> **Goal of the exercise**
Write out the entries exactly. None of the pictures should appear in the copy.

##### Supplied information #####

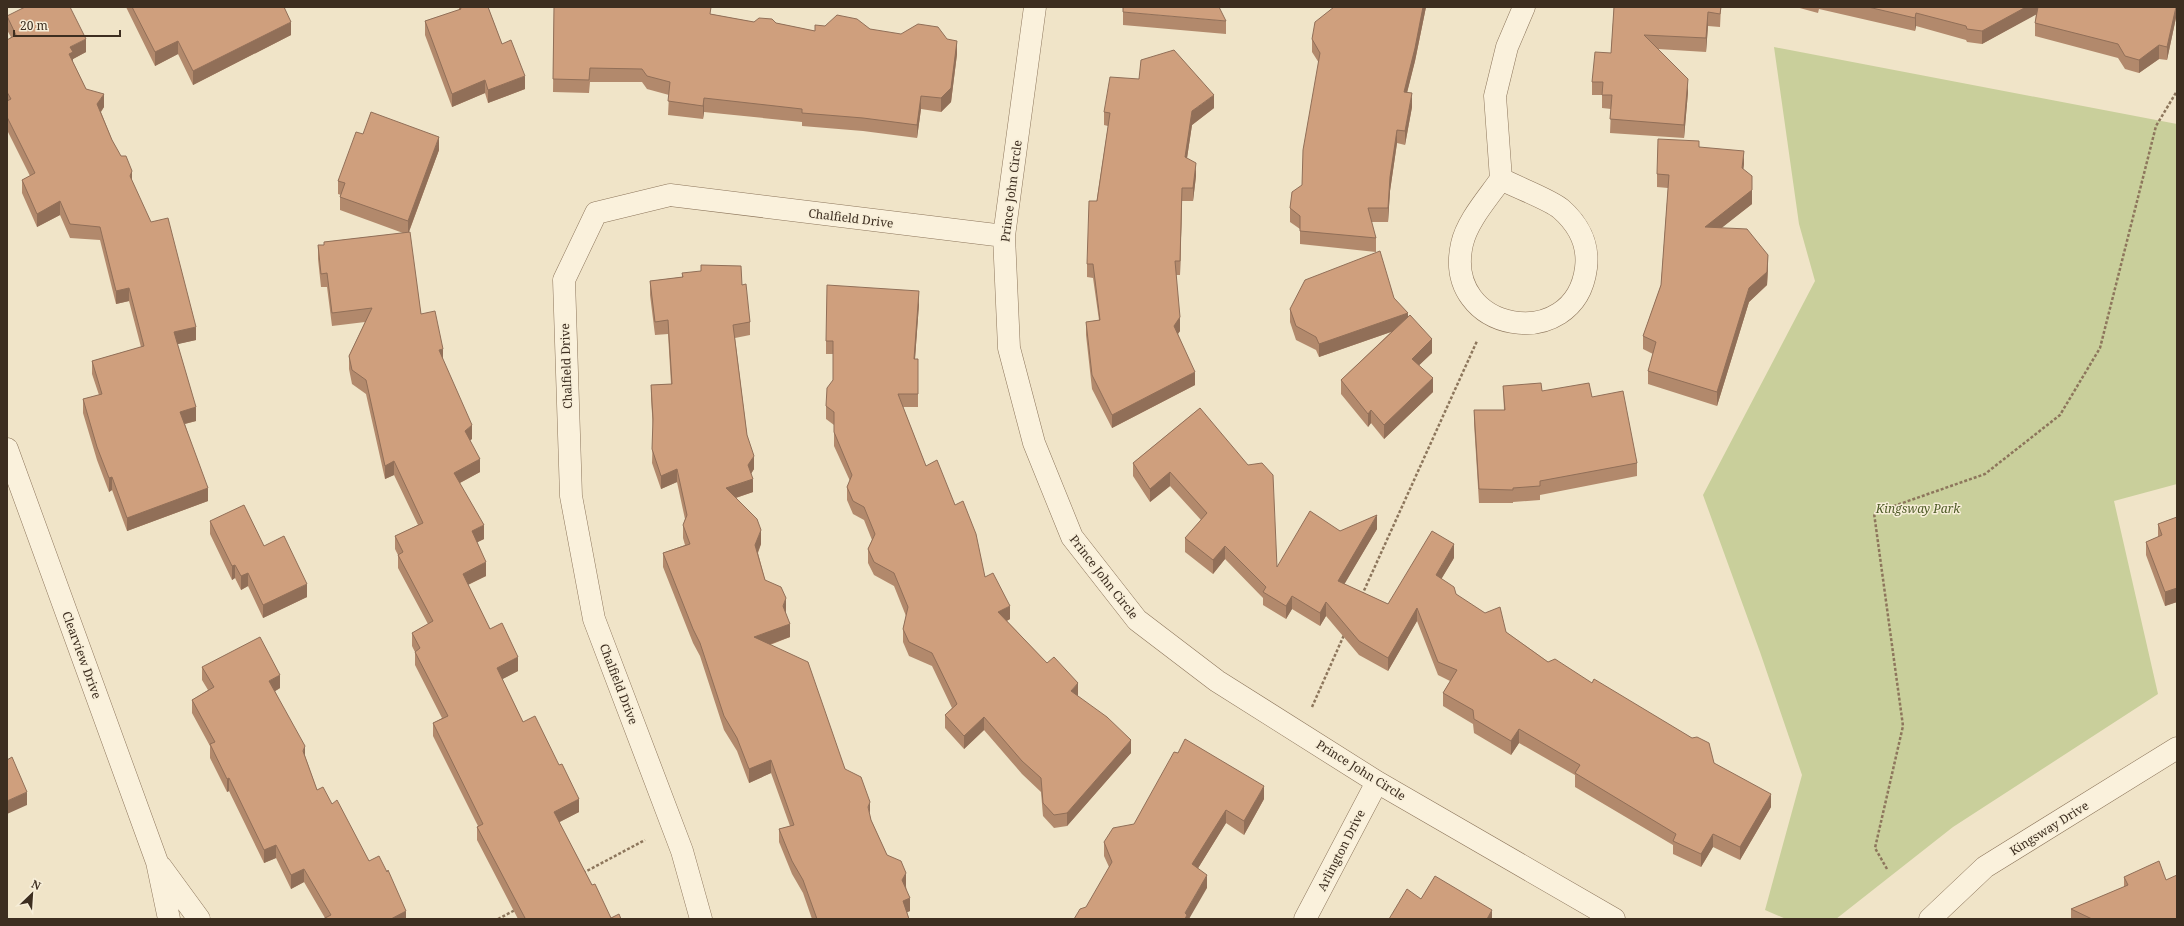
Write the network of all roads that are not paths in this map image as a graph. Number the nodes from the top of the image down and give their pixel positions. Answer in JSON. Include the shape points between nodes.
{"nodes":[{"id":1,"x":1035,"y":7,"type":"edge"},
{"id":2,"x":1524,"y":7,"type":"edge"},
{"id":3,"x":1501,"y":179,"type":"junction"},
{"id":4,"x":1004,"y":236,"type":"junction"},
{"id":5,"x":7,"y":449,"type":"edge"},
{"id":6,"x":2177,"y":748,"type":"edge"},
{"id":7,"x":1377,"y":782,"type":"junction"},
{"id":8,"x":157,"y":862,"type":"junction"},
{"id":9,"x":169,"y":919,"type":"edge"},
{"id":10,"x":199,"y":919,"type":"edge"},
{"id":11,"x":702,"y":919,"type":"edge"},
{"id":12,"x":1305,"y":919,"type":"edge"},
{"id":13,"x":1614,"y":919,"type":"edge"},
{"id":14,"x":1930,"y":919,"type":"edge"}],
"edges":[{"from":1,"to":4,"type":"street","name":"Prince John Circle"},
{"from":2,"to":3,"type":"street","via":[[1507,47],[1494,96]]},
{"from":3,"to":3,"type":"street","via":[[1470,224],[1462,242],[1459,261],[1462,281],[1472,299],[1489,314],[1504,321],[1524,324],[1544,321],[1561,312],[1576,298],[1585,279],[1587,259],[1583,239],[1574,222],[1559,208]]},
{"from":4,"to":7,"type":"street","name":"Prince John Circle","via":[[1009,348],[1034,443],[1072,537],[1137,620],[1217,681]]},
{"from":4,"to":11,"type":"street","name":"Chalfield Drive","via":[[670,195],[596,213],[564,280],[571,496],[594,619],[672,825]]},
{"from":5,"to":8,"type":"street","name":"Clearview Drive"},
{"from":6,"to":14,"type":"street","name":"Kingsway Drive","via":[[1985,867]]},
{"from":7,"to":12,"type":"street","name":"Arlington Drive"},
{"from":7,"to":13,"type":"street","name":"Prince John Circle"},
{"from":8,"to":9,"type":"street","name":"Clearview Drive"},
{"from":8,"to":10,"type":"street","name":"Clearview Drive"}]}
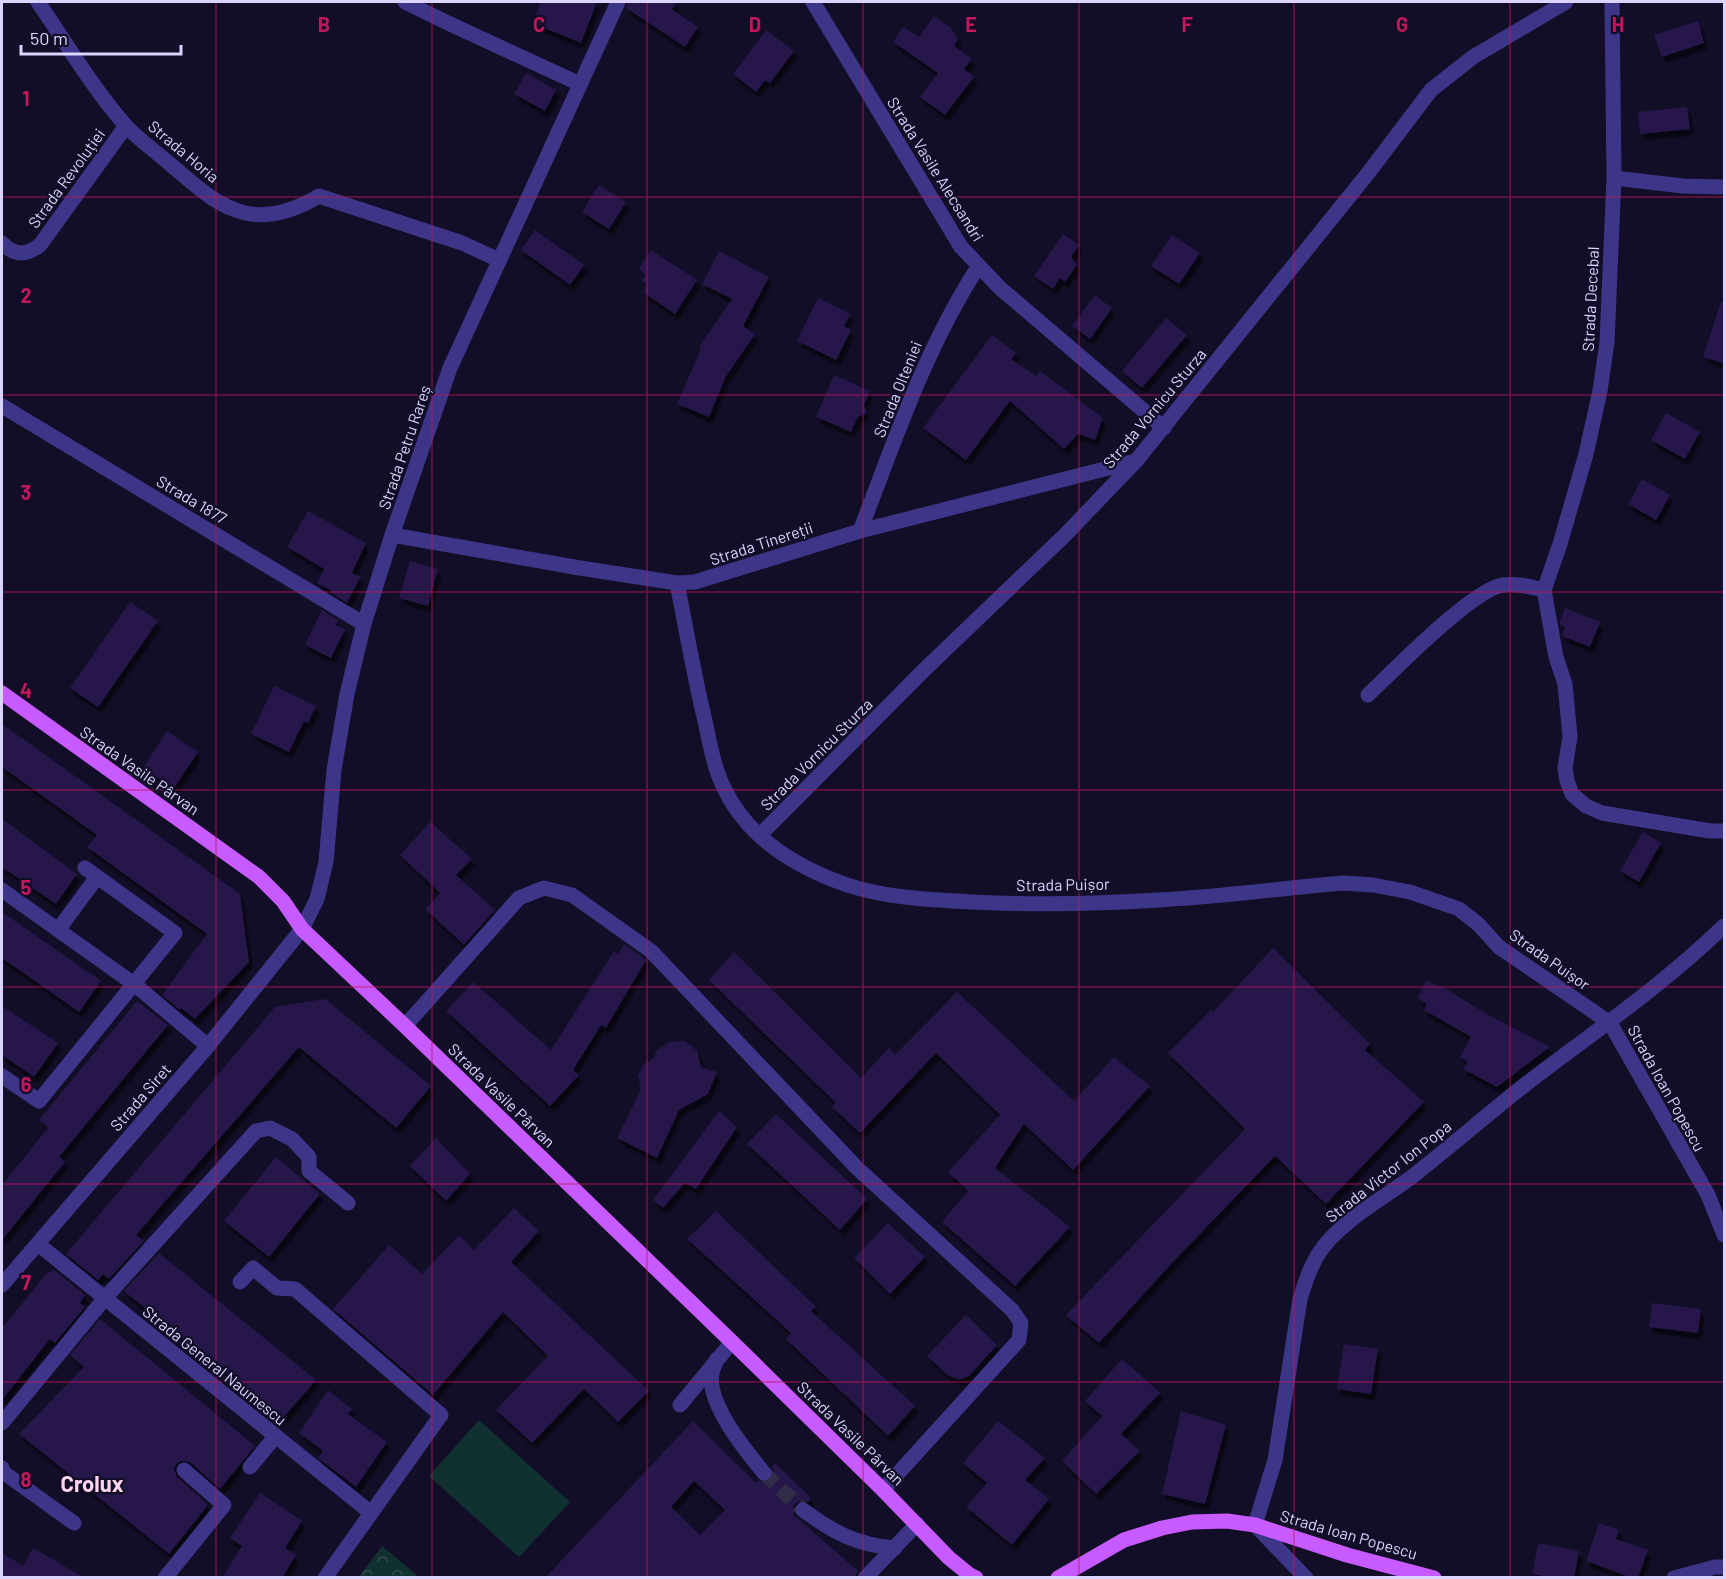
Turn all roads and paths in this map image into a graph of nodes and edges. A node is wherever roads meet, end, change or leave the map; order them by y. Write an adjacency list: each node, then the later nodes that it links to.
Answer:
1 (38, 2): 8 (street, Strada Horia)
2 (405, 2): 7 (street)
3 (618, 2): 7 (street, Strada Petru Rareș)
4 (813, 2): 13 (street, Strada Vasile Alecsandri)
5 (1566, 2): 15 (street, Strada Vornicu Sturza)
6 (1612, 2): 9 (street, Strada Decebal)
7 (580, 84): 12 (street, Strada Petru Rareș)
8 (126, 126): 11 (street, Strada Revoluției); 12 (street, Strada Horia)
9 (1614, 178): 10 (street); 20 (street, Strada Decebal)
10 (1725, 187)
11 (2, 243)
12 (499, 260): 18 (street, Strada Petru Rareș)
13 (978, 267): 15 (street, Strada Vasile Alecsandri); 17 (street, Strada Olteniei)
14 (2, 406): 21 (street, Strada 1877)
15 (1164, 428): 16 (street, Strada Vornicu Sturza)
16 (1136, 461): 17 (street, Strada Tinereții); 25 (street, Strada Vornicu Sturza)
17 (860, 531): 19 (street, Strada Tinereții)
18 (392, 535): 19 (street, Strada Tinereții); 21 (street, Strada Petru Rareș)
19 (677, 583): 25 (street, Strada Puișor)
20 (1544, 590): 23 (street); 24 (street, Strada Decebal)
21 (364, 624): 28 (street, Strada Petru Rareș)
22 (2, 693): 28 (main road, Strada Vasile Pârvan)
23 (1368, 695)
24 (1725, 831)
25 (760, 835): 31 (street, Strada Puișor)
26 (2, 890): 29 (street)
27 (1725, 926): 31 (street, Strada Victor Ion Popa)
28 (302, 929): 32 (main road, Strada Vasile Pârvan); 33 (street, Strada Siret)
29 (58, 930): 30 (street); 30 (street)
30 (134, 984): 33 (street); 34 (street)
31 (1610, 1023): 36 (street, Strada Ioan Popescu); 55 (street, Strada Victor Ion Popa)
32 (405, 1026): 41 (main road, Strada Vasile Pârvan); 50 (street)
33 (208, 1046): 37 (street, Strada Siret)
34 (2, 1076)
35 (348, 1203): 40 (street)
36 (1725, 1235)
37 (38, 1244): 39 (street, Strada Siret); 40 (street, Strada General Naumescu)
38 (240, 1282): 52 (street)
39 (2, 1285)
40 (105, 1298): 44 (street); 45 (street, Strada General Naumescu)
41 (732, 1342): 42 (street); 50 (main road, Strada Vasile Pârvan)
42 (717, 1359): 43 (street); 49 (street)
43 (680, 1406)
44 (2, 1423)
45 (275, 1437): 46 (street); 52 (street, Strada General Naumescu)
46 (250, 1467)
47 (2, 1468): 53 (street)
48 (184, 1470): 59 (street)
49 (764, 1473)
50 (883, 1490): 54 (main road, Strada Vasile Pârvan)
51 (803, 1510): 56 (street)
52 (371, 1513): 60 (street)
53 (74, 1523)
54 (917, 1524): 56 (street); 58 (main road, Strada Vasile Pârvan)
55 (1255, 1526): 62 (main road); 63 (street); 64 (main road, Strada Ioan Popescu)
56 (895, 1548): 61 (street)
57 (1725, 1567): 65 (street)
58 (971, 1577)
59 (165, 1578)
60 (325, 1578)
61 (866, 1578)
62 (1058, 1578)
63 (1306, 1578)
64 (1434, 1578)
65 (1674, 1578)

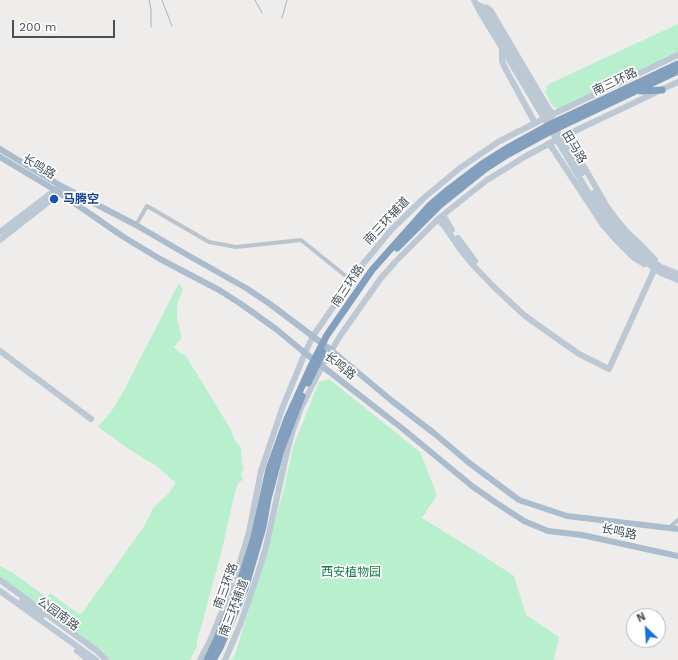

#####

> **Task solution**
Write the network of all roads that are not paths in this map image as a graph. Number the nodes from the top of the image down and give their pixel positions. Answer in JSON. Include the shape points between nodes.
{"nodes":[{"id":1,"x":1035,"y":7,"type":"edge"},
{"id":2,"x":1524,"y":7,"type":"edge"},
{"id":3,"x":1501,"y":179,"type":"junction"},
{"id":4,"x":1004,"y":236,"type":"junction"},
{"id":5,"x":7,"y":449,"type":"edge"},
{"id":6,"x":2177,"y":748,"type":"edge"},
{"id":7,"x":1377,"y":782,"type":"junction"},
{"id":8,"x":157,"y":862,"type":"junction"},
{"id":9,"x":169,"y":919,"type":"edge"},
{"id":10,"x":199,"y":919,"type":"edge"},
{"id":11,"x":702,"y":919,"type":"edge"},
{"id":12,"x":1305,"y":919,"type":"edge"},
{"id":13,"x":1614,"y":919,"type":"edge"},
{"id":14,"x":1930,"y":919,"type":"edge"}],
"edges":[{"from":1,"to":4,"type":"street","name":"Prince John Circle"},
{"from":2,"to":3,"type":"street","via":[[1507,47],[1494,96]]},
{"from":3,"to":3,"type":"street","via":[[1470,224],[1462,242],[1459,261],[1462,281],[1472,299],[1489,314],[1504,321],[1524,324],[1544,321],[1561,312],[1576,298],[1585,279],[1587,259],[1583,239],[1574,222],[1559,208]]},
{"from":4,"to":7,"type":"street","name":"Prince John Circle","via":[[1009,348],[1034,443],[1072,537],[1137,620],[1217,681]]},
{"from":4,"to":11,"type":"street","name":"Chalfield Drive","via":[[670,195],[596,213],[564,280],[571,496],[594,619],[672,825]]},
{"from":5,"to":8,"type":"street","name":"Clearview Drive"},
{"from":6,"to":14,"type":"street","name":"Kingsway Drive","via":[[1985,867]]},
{"from":7,"to":12,"type":"street","name":"Arlington Drive"},
{"from":7,"to":13,"type":"street","name":"Prince John Circle"},
{"from":8,"to":9,"type":"street","name":"Clearview Drive"},
{"from":8,"to":10,"type":"street","name":"Clearview Drive"}]}
Turn all roads and paths in this map image into a graph of nodes and edges. A node is wherever roads meet, end, change or leave the map; order them by y. Write an adjacency list: each node, then the later nodes that it links to.
Answer:
1 (38, 2): 8 (street, Strada Horia)
2 (405, 2): 7 (street)
3 (618, 2): 7 (street, Strada Petru Rareș)
4 (813, 2): 13 (street, Strada Vasile Alecsandri)
5 (1566, 2): 15 (street, Strada Vornicu Sturza)
6 (1612, 2): 9 (street, Strada Decebal)
7 (580, 84): 12 (street, Strada Petru Rareș)
8 (126, 126): 11 (street, Strada Revoluției); 12 (street, Strada Horia)
9 (1614, 178): 10 (street); 20 (street, Strada Decebal)
10 (1725, 187)
11 (2, 243)
12 (499, 260): 18 (street, Strada Petru Rareș)
13 (978, 267): 15 (street, Strada Vasile Alecsandri); 17 (street, Strada Olteniei)
14 (2, 406): 21 (street, Strada 1877)
15 (1164, 428): 16 (street, Strada Vornicu Sturza)
16 (1136, 461): 17 (street, Strada Tinereții); 25 (street, Strada Vornicu Sturza)
17 (860, 531): 19 (street, Strada Tinereții)
18 (392, 535): 19 (street, Strada Tinereții); 21 (street, Strada Petru Rareș)
19 (677, 583): 25 (street, Strada Puișor)
20 (1544, 590): 23 (street); 24 (street, Strada Decebal)
21 (364, 624): 28 (street, Strada Petru Rareș)
22 (2, 693): 28 (main road, Strada Vasile Pârvan)
23 (1368, 695)
24 (1725, 831)
25 (760, 835): 31 (street, Strada Puișor)
26 (2, 890): 29 (street)
27 (1725, 926): 31 (street, Strada Victor Ion Popa)
28 (302, 929): 32 (main road, Strada Vasile Pârvan); 33 (street, Strada Siret)
29 (58, 930): 30 (street); 30 (street)
30 (134, 984): 33 (street); 34 (street)
31 (1610, 1023): 36 (street, Strada Ioan Popescu); 55 (street, Strada Victor Ion Popa)
32 (405, 1026): 41 (main road, Strada Vasile Pârvan); 50 (street)
33 (208, 1046): 37 (street, Strada Siret)
34 (2, 1076)
35 (348, 1203): 40 (street)
36 (1725, 1235)
37 (38, 1244): 39 (street, Strada Siret); 40 (street, Strada General Naumescu)
38 (240, 1282): 52 (street)
39 (2, 1285)
40 (105, 1298): 44 (street); 45 (street, Strada General Naumescu)
41 (732, 1342): 42 (street); 50 (main road, Strada Vasile Pârvan)
42 (717, 1359): 43 (street); 49 (street)
43 (680, 1406)
44 (2, 1423)
45 (275, 1437): 46 (street); 52 (street, Strada General Naumescu)
46 (250, 1467)
47 (2, 1468): 53 (street)
48 (184, 1470): 59 (street)
49 (764, 1473)
50 (883, 1490): 54 (main road, Strada Vasile Pârvan)
51 (803, 1510): 56 (street)
52 (371, 1513): 60 (street)
53 (74, 1523)
54 (917, 1524): 56 (street); 58 (main road, Strada Vasile Pârvan)
55 (1255, 1526): 62 (main road); 63 (street); 64 (main road, Strada Ioan Popescu)
56 (895, 1548): 61 (street)
57 (1725, 1567): 65 (street)
58 (971, 1577)
59 (165, 1578)
60 (325, 1578)
61 (866, 1578)
62 (1058, 1578)
63 (1306, 1578)
64 (1434, 1578)
65 (1674, 1578)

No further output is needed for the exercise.